Leseprobe: Der Klang der Glocken von Morshausen
Die Weihe der Glocken, 9. Mai 1926
„Jungfrauen! Zu mir!
Frauen! Reiht euch ein!“
Fräulein Anna Gräf rief ihre Gruppe zusammen. In ihrem grauen, städtischen Kostüm hob sie sich deutlich von der weit geschnittenen bäuerlichen Kleidung aus gewebtem Tuch, den weißen Kleidchen der jungen Mädchen, den schwarzen Röcken der verheirateten Frauen und der älteren Jungfrauen, ab.
Das Stimmengewirr legte sich, ging in leises Gemurmel über. Die letzten Frauen und auch noch ein paar der Männer bewegten sich durch die Grabsteine mit den Kreuzen darauf zum Eingang der Kirche St. Lambertus hin, hinter dem Portal verloren sich die schwarzen Silhouetten der Männer im matten Licht des Kirchensaals. Die Frauen verweilten bei Fräulein Gräf. „Schmitz’ Ännche“, so rief man sie im Dorf, wohl auch sprach man von ihr als „das Fräulein“, aus Respekt vor ihrem Beruf, denn sie war Lehrerin. „Schmitz’ Ännche“, eine der vielen Töchter aus dem Hause des Peter Gräf und Schwägerin des beliebten Lehrers Ryssel, war die einzige Frau im Dorf, die es so weit gebracht hatte!
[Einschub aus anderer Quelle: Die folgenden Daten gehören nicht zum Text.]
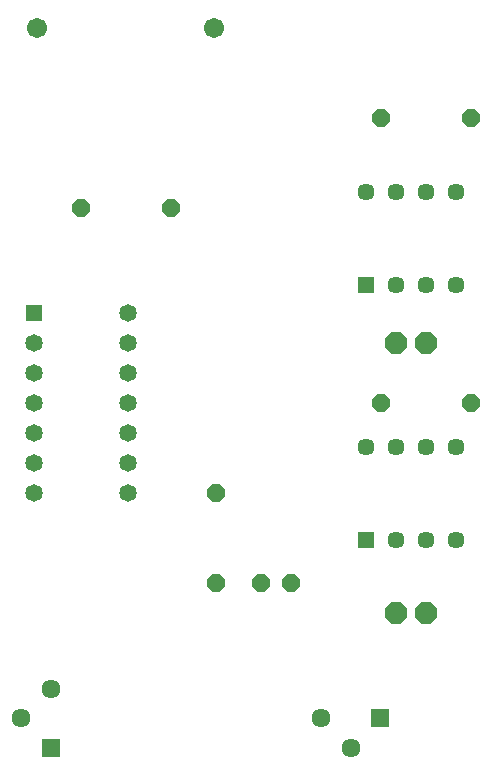
<source format=gbr>
G04 EAGLE Gerber RS-274X export*
G75*
%MOMM*%
%FSLAX34Y34*%
%LPD*%
%INSoldermask Bottom*%
%IPPOS*%
%AMOC8*
5,1,8,0,0,1.08239X$1,22.5*%
G01*
%ADD10P,1.951982X8X22.500000*%
%ADD11P,1.649562X8X202.500000*%
%ADD12C,1.711200*%
%ADD13P,1.649562X8X112.500000*%
%ADD14P,1.649562X8X22.500000*%
%ADD15R,1.611200X1.611200*%
%ADD16C,1.611200*%
%ADD17R,1.481200X1.481200*%
%ADD18C,1.481200*%
%ADD19R,1.451200X1.451200*%
%ADD20C,1.451200*%


D10*
X368300Y165100D03*
X393700Y165100D03*
X368300Y393700D03*
X393700Y393700D03*
D11*
X279400Y190500D03*
X254000Y190500D03*
D12*
X64700Y660400D03*
X214700Y660400D03*
D13*
X215900Y190500D03*
X215900Y266700D03*
D14*
X355600Y342900D03*
X431800Y342900D03*
D11*
X431800Y584200D03*
X355600Y584200D03*
X177800Y508000D03*
X101600Y508000D03*
D15*
X76200Y51200D03*
D16*
X51200Y76200D03*
X76200Y101200D03*
D15*
X355200Y76200D03*
D16*
X330200Y51200D03*
X305200Y76200D03*
D17*
X61900Y419100D03*
D18*
X61900Y393700D03*
X61900Y368300D03*
X61900Y342900D03*
X61900Y317500D03*
X61900Y292100D03*
X61900Y266700D03*
X141300Y266700D03*
X141300Y292100D03*
X141300Y317500D03*
X141300Y342900D03*
X141300Y368300D03*
X141300Y393700D03*
X141300Y419100D03*
D19*
X342900Y442900D03*
D20*
X368300Y442900D03*
X393700Y442900D03*
X419100Y442900D03*
X419100Y522300D03*
X393700Y522300D03*
X368300Y522300D03*
X342900Y522300D03*
D19*
X342900Y227000D03*
D20*
X368300Y227000D03*
X393700Y227000D03*
X419100Y227000D03*
X419100Y306400D03*
X393700Y306400D03*
X368300Y306400D03*
X342900Y306400D03*
M02*

</source>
Sie lebte in Königswinter, den Haushalt versorgte ihre junge Nichte, Agnes. Aber Festtage und jede freie Zeit verbrachte sie in ihrem Elternhaus, trotz ihres Rangs war sie eine von ihnen geblieben. Keine andere hätte die Gruppe der Jungfrauen und der Frauen besser vertreten können als sie!
Trippelnden Schritts reihte sich, auf ihren Stock gestützt, auch die alte Trudel ganz vorne bei den Jungfrauen ein. Stolz richtete sie sich auf, schwankte ein wenig. Agnes stützte sie am Ellenbogen.